GIVEN INSTRUCTION: Retype every line of the entries below without changing any field name or value.
>> begin GIVEN RECORDS
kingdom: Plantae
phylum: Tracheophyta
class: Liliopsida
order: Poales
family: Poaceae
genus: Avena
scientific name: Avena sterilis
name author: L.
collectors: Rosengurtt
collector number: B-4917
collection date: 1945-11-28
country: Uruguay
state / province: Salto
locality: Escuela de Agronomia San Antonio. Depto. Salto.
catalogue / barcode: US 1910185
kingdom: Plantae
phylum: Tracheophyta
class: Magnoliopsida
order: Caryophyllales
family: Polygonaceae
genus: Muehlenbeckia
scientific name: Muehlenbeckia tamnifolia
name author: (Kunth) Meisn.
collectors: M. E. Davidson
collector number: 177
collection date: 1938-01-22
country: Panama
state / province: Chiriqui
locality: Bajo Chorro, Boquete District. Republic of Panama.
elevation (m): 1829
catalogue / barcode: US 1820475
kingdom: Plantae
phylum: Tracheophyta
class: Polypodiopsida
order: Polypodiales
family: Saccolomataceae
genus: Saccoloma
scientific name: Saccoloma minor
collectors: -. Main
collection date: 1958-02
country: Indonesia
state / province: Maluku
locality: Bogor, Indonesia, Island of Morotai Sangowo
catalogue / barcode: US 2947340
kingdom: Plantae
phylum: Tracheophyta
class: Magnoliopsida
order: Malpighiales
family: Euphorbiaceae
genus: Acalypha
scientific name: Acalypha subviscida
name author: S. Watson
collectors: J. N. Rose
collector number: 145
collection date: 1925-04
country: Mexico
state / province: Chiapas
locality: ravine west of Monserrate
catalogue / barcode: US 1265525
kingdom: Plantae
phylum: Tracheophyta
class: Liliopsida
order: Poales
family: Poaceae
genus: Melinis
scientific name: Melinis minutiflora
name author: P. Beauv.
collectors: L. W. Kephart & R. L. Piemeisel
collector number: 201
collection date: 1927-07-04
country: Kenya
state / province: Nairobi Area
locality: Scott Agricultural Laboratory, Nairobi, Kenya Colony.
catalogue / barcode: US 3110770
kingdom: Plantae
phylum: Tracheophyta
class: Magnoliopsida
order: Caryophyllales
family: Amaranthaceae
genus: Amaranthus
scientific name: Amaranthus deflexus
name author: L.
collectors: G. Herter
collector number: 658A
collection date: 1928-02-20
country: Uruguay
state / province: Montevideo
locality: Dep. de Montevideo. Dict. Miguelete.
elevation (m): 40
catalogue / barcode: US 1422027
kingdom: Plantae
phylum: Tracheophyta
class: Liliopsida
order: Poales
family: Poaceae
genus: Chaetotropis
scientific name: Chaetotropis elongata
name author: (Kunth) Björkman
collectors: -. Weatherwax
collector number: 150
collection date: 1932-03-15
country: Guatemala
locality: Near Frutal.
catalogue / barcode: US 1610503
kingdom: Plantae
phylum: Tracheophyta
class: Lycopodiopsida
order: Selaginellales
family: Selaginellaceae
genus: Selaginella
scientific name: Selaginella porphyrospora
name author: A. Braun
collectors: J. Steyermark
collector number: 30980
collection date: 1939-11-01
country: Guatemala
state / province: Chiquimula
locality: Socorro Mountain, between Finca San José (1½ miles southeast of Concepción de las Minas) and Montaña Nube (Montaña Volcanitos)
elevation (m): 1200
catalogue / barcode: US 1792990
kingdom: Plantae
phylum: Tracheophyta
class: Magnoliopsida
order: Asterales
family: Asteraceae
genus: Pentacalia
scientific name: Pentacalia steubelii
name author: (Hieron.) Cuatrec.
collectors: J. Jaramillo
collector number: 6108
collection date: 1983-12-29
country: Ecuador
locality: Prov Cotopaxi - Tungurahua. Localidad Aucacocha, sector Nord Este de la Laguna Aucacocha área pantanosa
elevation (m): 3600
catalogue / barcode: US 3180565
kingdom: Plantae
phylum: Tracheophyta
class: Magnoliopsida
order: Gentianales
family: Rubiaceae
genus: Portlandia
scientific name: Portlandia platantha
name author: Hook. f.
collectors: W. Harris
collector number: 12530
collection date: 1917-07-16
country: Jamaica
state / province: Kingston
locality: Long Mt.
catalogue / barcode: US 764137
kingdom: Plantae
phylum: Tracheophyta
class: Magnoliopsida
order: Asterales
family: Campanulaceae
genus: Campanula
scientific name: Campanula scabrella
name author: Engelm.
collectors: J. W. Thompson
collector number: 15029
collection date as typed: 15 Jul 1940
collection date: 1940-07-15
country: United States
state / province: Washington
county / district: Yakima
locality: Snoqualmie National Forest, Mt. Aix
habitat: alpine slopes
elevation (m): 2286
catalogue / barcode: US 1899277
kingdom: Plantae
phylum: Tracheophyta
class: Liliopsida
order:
>> end GIVEN RECORDS
TASK OUTPUT:
kingdom: Plantae
phylum: Tracheophyta
class: Liliopsida
order: Poales
family: Poaceae
genus: Avena
scientific name: Avena sterilis
name author: L.
collectors: Rosengurtt
collector number: B-4917
collection date: 1945-11-28
country: Uruguay
state / province: Salto
locality: Escuela de Agronomia San Antonio. Depto. Salto.
catalogue / barcode: US 1910185
kingdom: Plantae
phylum: Tracheophyta
class: Magnoliopsida
order: Caryophyllales
family: Polygonaceae
genus: Muehlenbeckia
scientific name: Muehlenbeckia tamnifolia
name author: (Kunth) Meisn.
collectors: M. E. Davidson
collector number: 177
collection date: 1938-01-22
country: Panama
state / province: Chiriqui
locality: Bajo Chorro, Boquete District. Republic of Panama.
elevation (m): 1829
catalogue / barcode: US 1820475
kingdom: Plantae
phylum: Tracheophyta
class: Polypodiopsida
order: Polypodiales
family: Saccolomataceae
genus: Saccoloma
scientific name: Saccoloma minor
collectors: -. Main
collection date: 1958-02
country: Indonesia
state / province: Maluku
locality: Bogor, Indonesia, Island of Morotai Sangowo
catalogue / barcode: US 2947340
kingdom: Plantae
phylum: Tracheophyta
class: Magnoliopsida
order: Malpighiales
family: Euphorbiaceae
genus: Acalypha
scientific name: Acalypha subviscida
name author: S. Watson
collectors: J. N. Rose
collector number: 145
collection date: 1925-04
country: Mexico
state / province: Chiapas
locality: ravine west of Monserrate
catalogue / barcode: US 1265525
kingdom: Plantae
phylum: Tracheophyta
class: Liliopsida
order: Poales
family: Poaceae
genus: Melinis
scientific name: Melinis minutiflora
name author: P. Beauv.
collectors: L. W. Kephart & R. L. Piemeisel
collector number: 201
collection date: 1927-07-04
country: Kenya
state / province: Nairobi Area
locality: Scott Agricultural Laboratory, Nairobi, Kenya Colony.
catalogue / barcode: US 3110770
kingdom: Plantae
phylum: Tracheophyta
class: Magnoliopsida
order: Caryophyllales
family: Amaranthaceae
genus: Amaranthus
scientific name: Amaranthus deflexus
name author: L.
collectors: G. Herter
collector number: 658A
collection date: 1928-02-20
country: Uruguay
state / province: Montevideo
locality: Dep. de Montevideo. Dict. Miguelete.
elevation (m): 40
catalogue / barcode: US 1422027
kingdom: Plantae
phylum: Tracheophyta
class: Liliopsida
order: Poales
family: Poaceae
genus: Chaetotropis
scientific name: Chaetotropis elongata
name author: (Kunth) Björkman
collectors: -. Weatherwax
collector number: 150
collection date: 1932-03-15
country: Guatemala
locality: Near Frutal.
catalogue / barcode: US 1610503
kingdom: Plantae
phylum: Tracheophyta
class: Lycopodiopsida
order: Selaginellales
family: Selaginellaceae
genus: Selaginella
scientific name: Selaginella porphyrospora
name author: A. Braun
collectors: J. Steyermark
collector number: 30980
collection date: 1939-11-01
country: Guatemala
state / province: Chiquimula
locality: Socorro Mountain, between Finca San José (1½ miles southeast of Concepción de las Minas) and Montaña Nube (Montaña Volcanitos)
elevation (m): 1200
catalogue / barcode: US 1792990
kingdom: Plantae
phylum: Tracheophyta
class: Magnoliopsida
order: Asterales
family: Asteraceae
genus: Pentacalia
scientific name: Pentacalia steubelii
name author: (Hieron.) Cuatrec.
collectors: J. Jaramillo
collector number: 6108
collection date: 1983-12-29
country: Ecuador
locality: Prov Cotopaxi - Tungurahua. Localidad Aucacocha, sector Nord Este de la Laguna Aucacocha área pantanosa
elevation (m): 3600
catalogue / barcode: US 3180565
kingdom: Plantae
phylum: Tracheophyta
class: Magnoliopsida
order: Gentianales
family: Rubiaceae
genus: Portlandia
scientific name: Portlandia platantha
name author: Hook. f.
collectors: W. Harris
collector number: 12530
collection date: 1917-07-16
country: Jamaica
state / province: Kingston
locality: Long Mt.
catalogue / barcode: US 764137
kingdom: Plantae
phylum: Tracheophyta
class: Magnoliopsida
order: Asterales
family: Campanulaceae
genus: Campanula
scientific name: Campanula scabrella
name author: Engelm.
collectors: J. W. Thompson
collector number: 15029
collection date as typed: 15 Jul 1940
collection date: 1940-07-15
country: United States
state / province: Washington
county / district: Yakima
locality: Snoqualmie National Forest, Mt. Aix
habitat: alpine slopes
elevation (m): 2286
catalogue / barcode: US 1899277
kingdom: Plantae
phylum: Tracheophyta
class: Liliopsida
order:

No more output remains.